Erika - posted on 01/16/2014 ( no moms have responded yet )
I posted earlier with my husband's fb account sorry!
Hi, okay my husband is a loving father and works hard I'm not trying to bash him. I try to be as understanding as possible to him. We have been together 4 years. 2 1/2 years ago we had a daughter I was an emotional mess in that pregnancy a month after Dd1 was born I found out he was looking and responding to personal ads on craigslist he apologized but also mentioned it was almost impossible to talk to me and he was stressed. When DD1 was about a year and a half I started having panic attacks for about 5 months until I got pregnant March of 2013 this pregnancy was a lot better emotionally but a little harder physically, he's had lapses with the online ads but I kind of accepted that he just glanced and answered knowing a computer would respond.
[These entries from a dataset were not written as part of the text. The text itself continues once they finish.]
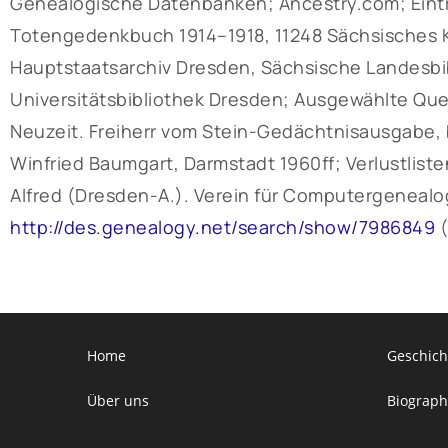
Genealogische Datenbanken; Ancestry.com; Eintr
Totengedenkbuch 1914–1918, 11248 Sächsisches Kr
Hauptstaatsarchiv Dresden, Sächsische Landesbib
Universitätsbibliothek Dresden; Ausgewählte Qu
Neuzeit. Freiherr vom Stein-Gedächtnisausgabe, b
Winfried Baumgart, Darmstadt 1960ff; Verlustliste
Alfred (Dresden-A.). Verein für Computergenealog
http://des.genealogy.net/search/show/7986849
(
Home
Geschich
Über uns
Biograph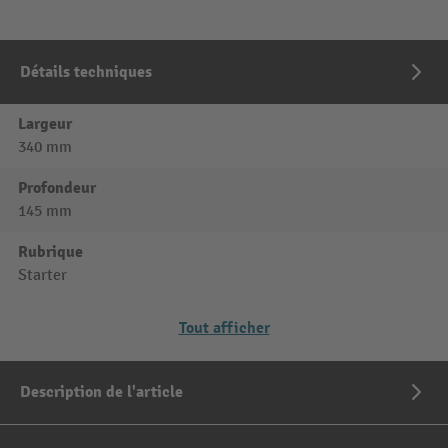
Détails techniques
Largeur
340 mm
Profondeur
145 mm
Rubrique
Starter
Tout afficher
Description de l'article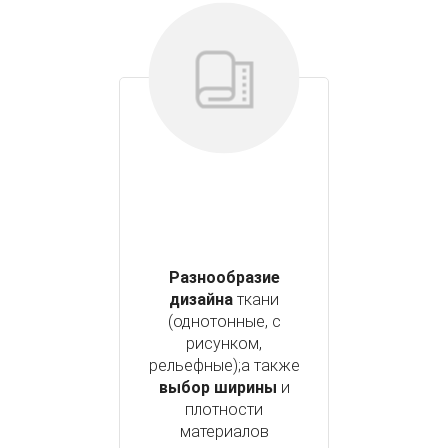
Разнообразие
дизайна
ткани
(однотонные, с
рисунком,
рельефные);а также
выбор ширины
и
плотности
материалов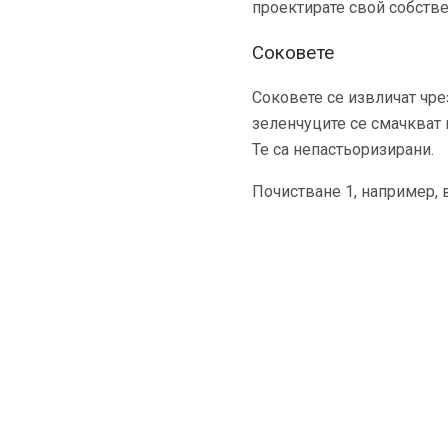
проектирате свой собстве
Соковете
Соковете се извличат чр
зеленчуците се смачкват и
Те са непастьоризирани.
Почистване 1, например, 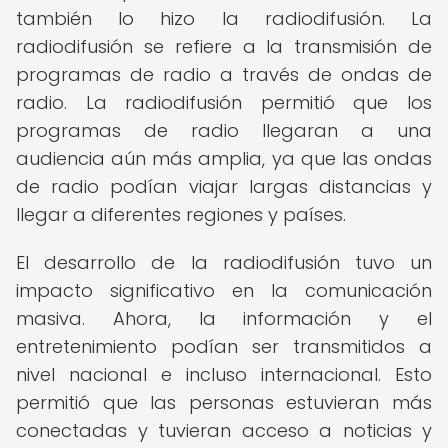
también lo hizo la radiodifusión. La
radiodifusión se refiere a la transmisión de
programas de radio a través de ondas de
radio. La radiodifusión permitió que los
programas de radio llegaran a una
audiencia aún más amplia, ya que las ondas
de radio podían viajar largas distancias y
llegar a diferentes regiones y países.
El desarrollo de la radiodifusión tuvo un
impacto significativo en la comunicación
masiva. Ahora, la información y el
entretenimiento podían ser transmitidos a
nivel nacional e incluso internacional. Esto
permitió que las personas estuvieran más
conectadas y tuvieran acceso a noticias y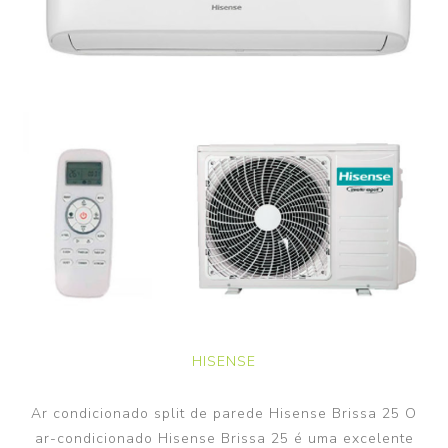
HISENSE
Ar condicionado split de parede Hisense Brissa 25 O
ar-condicionado Hisense Brissa 25 é uma excelente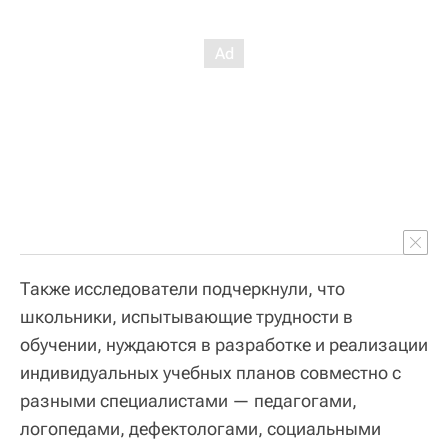
Также исследователи подчеркнули, что
школьники, испытывающие трудности в
обучении, нуждаются в разработке и реализации
индивидуальных учебных планов совместно с
разными специалистами — педагогами,
логопедами, дефектологами, социальными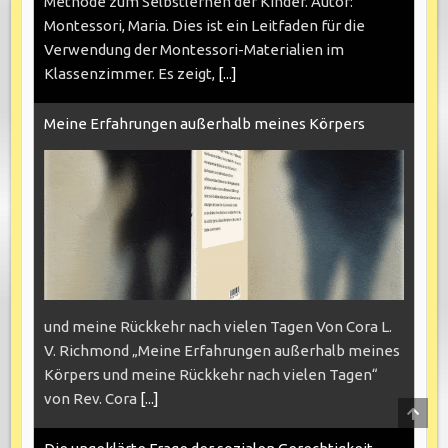
Methode zum Selbstlernen der Kinder. Autor:
Montessori, Maria. Dies ist ein Leitfaden für die
Verwendung der Montessori-Materialien im
Klassenzimmer. Es zeigt,
[...]
Meine Erfahrungen außerhalb meines Körpers
und meine Rückkehr nach vielen Tagen Von Cora L.
V. Richmond „Meine Erfahrungen außerhalb meines
Körpers und meine Rückkehr nach vielen Tagen“
von Rev. Cora
[...]
SCRO
TO
TOP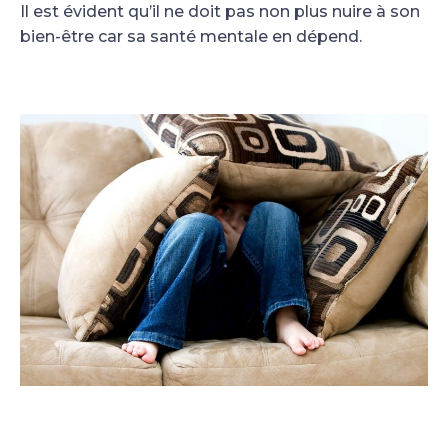
Il est évident qu’il ne doit pas non plus nuire à son
bien-être car sa santé mentale en dépend.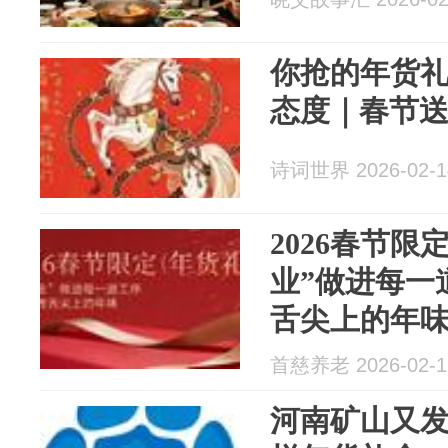
你抢的年货
态度｜春节
诗词世界 2026-02-1
2026春节限
业”做进每一
舌尖上的年
首慈养老 2026-02-1
河南矿山又发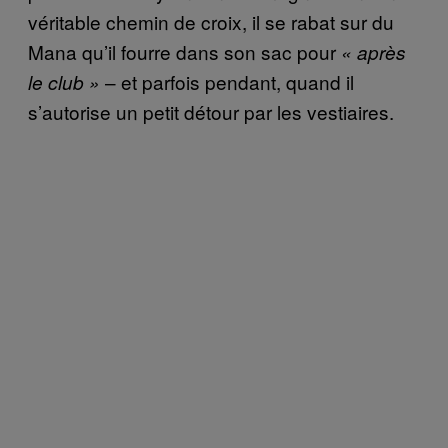
véritable chemin de croix, il se rabat sur du
Mana qu’il fourre dans son sac pour
« après
– et parfois pendant, quand il
le club »
s’autorise un petit détour par les vestiaires.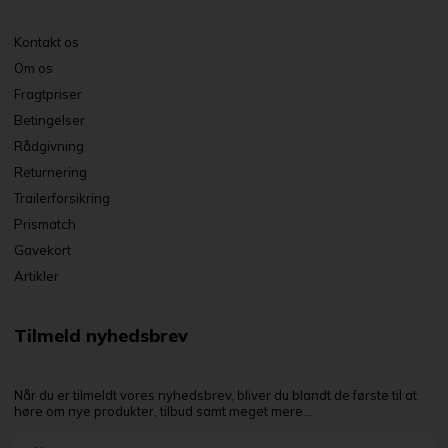
Kontakt os
Om os
Fragtpriser
Betingelser
Rådgivning
Returnering
Trailerforsikring
Prismatch
Gavekort
Artikler
Tilmeld nyhedsbrev
Når du er tilmeldt vores nyhedsbrev, bliver du blandt de første til at
høre om nye produkter, tilbud samt meget mere...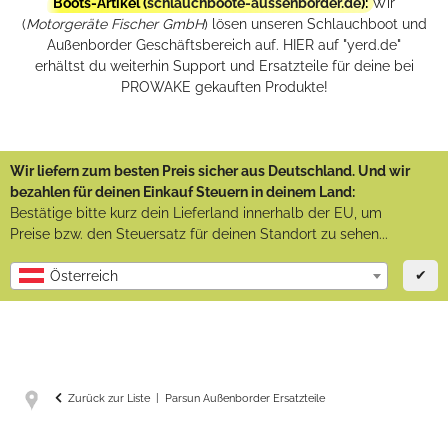
Boots-Artikel (
schlauchboote-aussenborder.de
):
Wir
(
Motorgeräte Fischer GmbH
) lösen unseren Schlauchboot und
Außenborder Geschäftsbereich auf. HIER auf "yerd.de"
erhältst du weiterhin Support und Ersatzteile für deine bei
PROWAKE gekauften Produkte!
Wir liefern zum besten Preis sicher aus Deutschland. Und wir
bezahlen für deinen Einkauf Steuern in deinem Land:
Bestätige bitte kurz dein Lieferland innerhalb der EU, um
Preise bzw. den Steuersatz für deinen Standort zu sehen...
✔
Österreich
Zurück zur Liste
Parsun Außenborder Ersatzteile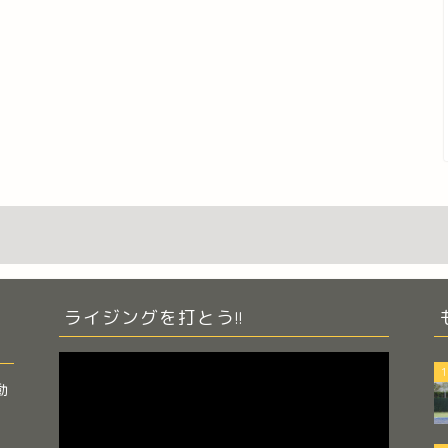
ライジングを打とう!!
動
1
画
動
プ
レ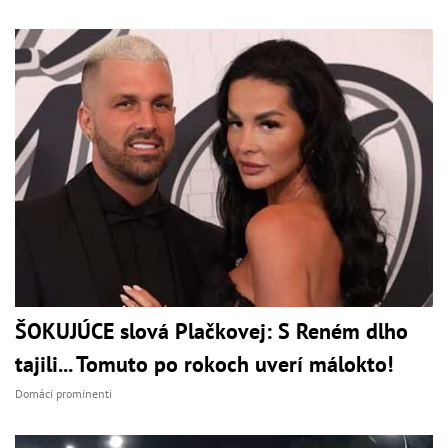
ŠOKUJÚCE slová Plačkovej: S Reném dlho
tajili... Tomuto po rokoch uverí málokto!
Domáci prominenti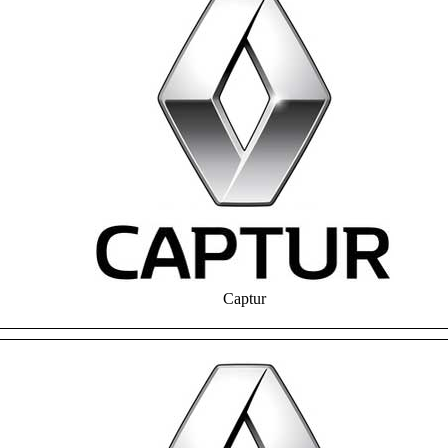
Captur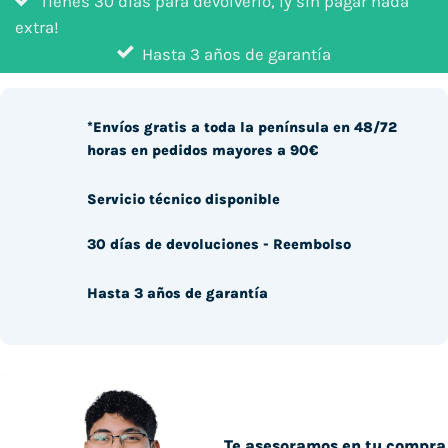
Tienes 30 días para devolverlo, ¡y sin pagar nada
extra!
Hasta 3 años de garantía
*Envíos gratis a toda la península en 48/72
horas en pedidos mayores a 90€
Servicio técnico disponible
30 días de devoluciones - Reembolso
Hasta 3 años de garantía
Te asesoramos en tu compra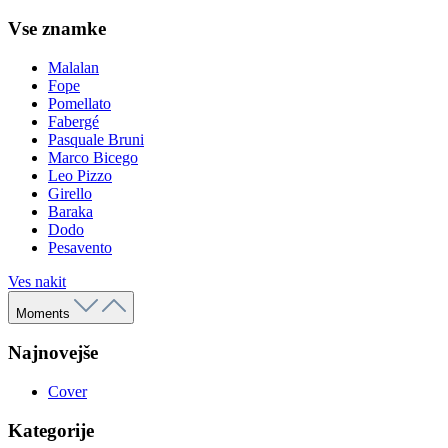
Vse znamke
Malalan
Fope
Pomellato
Fabergé
Pasquale Bruni
Marco Bicego
Leo Pizzo
Girello
Baraka
Dodo
Pesavento
Ves nakit
Moments
Najnovejše
Cover
Kategorije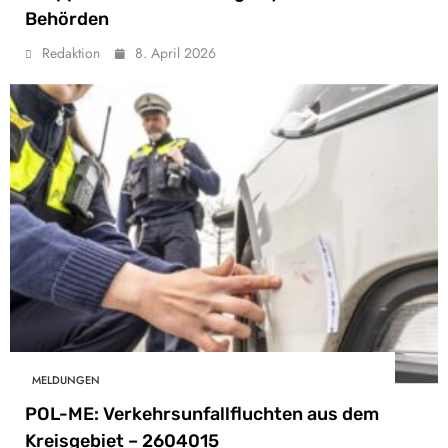
Behörden
Redaktion
8. April 2026
MELDUNGEN
POL-ME: Verkehrsunfallfluchten aus dem
Kreisgebiet – 2604015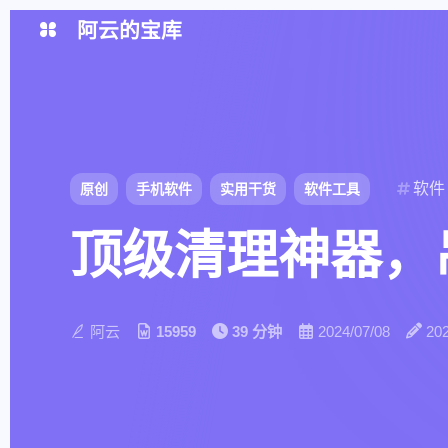
阿云的宝库
我要办卡
大佬论坛
开往项目
51LA统计
Base64
IT-Tools
软件
原创
手机软件
实用干货
软件工具
iLoveIMG
CodeCV简历
顶级清理神器，
相册集
留言板
音乐馆
关于我
阿云
15959
39 分钟
2024/07/08
202
版权协议
Cookies
隐私政策
免责声明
We had our second daughter 2 weeks ago and did it again but texting to their phone now, Idk what to do I feel devastated! I rebuilt my life with him after living 7 years with an abusive and violent man. He pushed me to trust him when we were dating made my oldest son love him, he's grown up with him. I don't want to question him about it...It's always the same answers (stress, he can't talk to me because I'm too emotional, it never goes past the messages, etc etc) He did this while I was pregnant in my most vulnerable state, it makes me question everything he has done for me. If he has done it just for himself his gratification, since his ex has his two other kids and didn't want to feel lonely. Every time we have this conversation I end up feeling like I should be a better wife that my emotions are overreacting! He sure makes me feel like I'm a nut and not in an offensive way but he tries to shrink my head with his advice. My gut tells me now he just tries to turn things on me or he really wants to believe what he does is harmless. I feel cheated, betrayed, humiliated and disappointed. I can't confront him because I know what his answers will be and I will end up frustrated and with anxiety attacks. I have been dealing with this and a newborn and a nine year old on my own because he has two jobs.